[Directions for this task]
Give the listing below again exactly, but without any of its pictures.

[Data for processing]
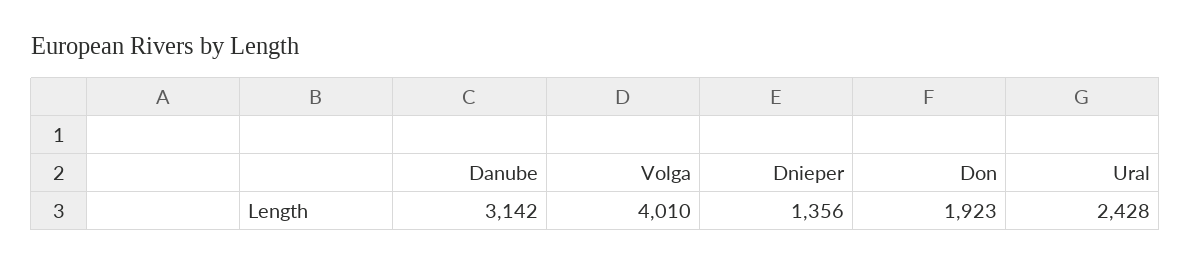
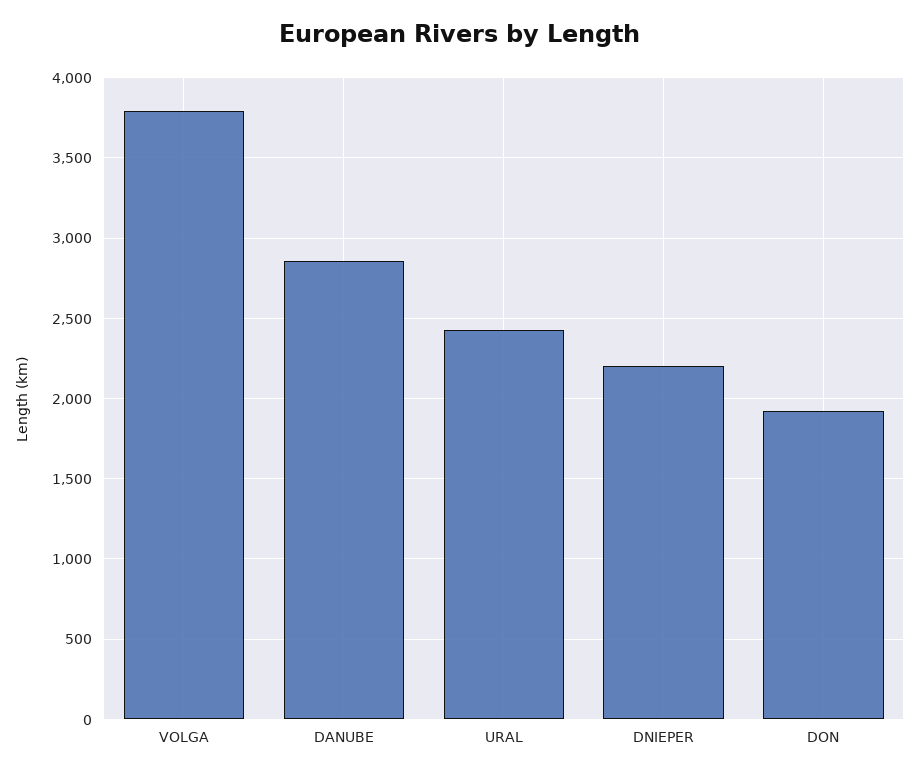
  {
-   "Danube": 3142,
+   "Danube": 2850,
-   "Volga": 4010,
+   "Volga": 3800,
-   "Dnieper": 1356,
+   "Dnieper": 2200,
    "Don": 1923,
    "Ural": 2428
  }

[Answer section]
  {
-   "Danube": 3142,
+   "Danube": 2850,
-   "Volga": 4010,
+   "Volga": 3800,
-   "Dnieper": 1356,
+   "Dnieper": 2200,
    "Don": 1923,
    "Ural": 2428
  }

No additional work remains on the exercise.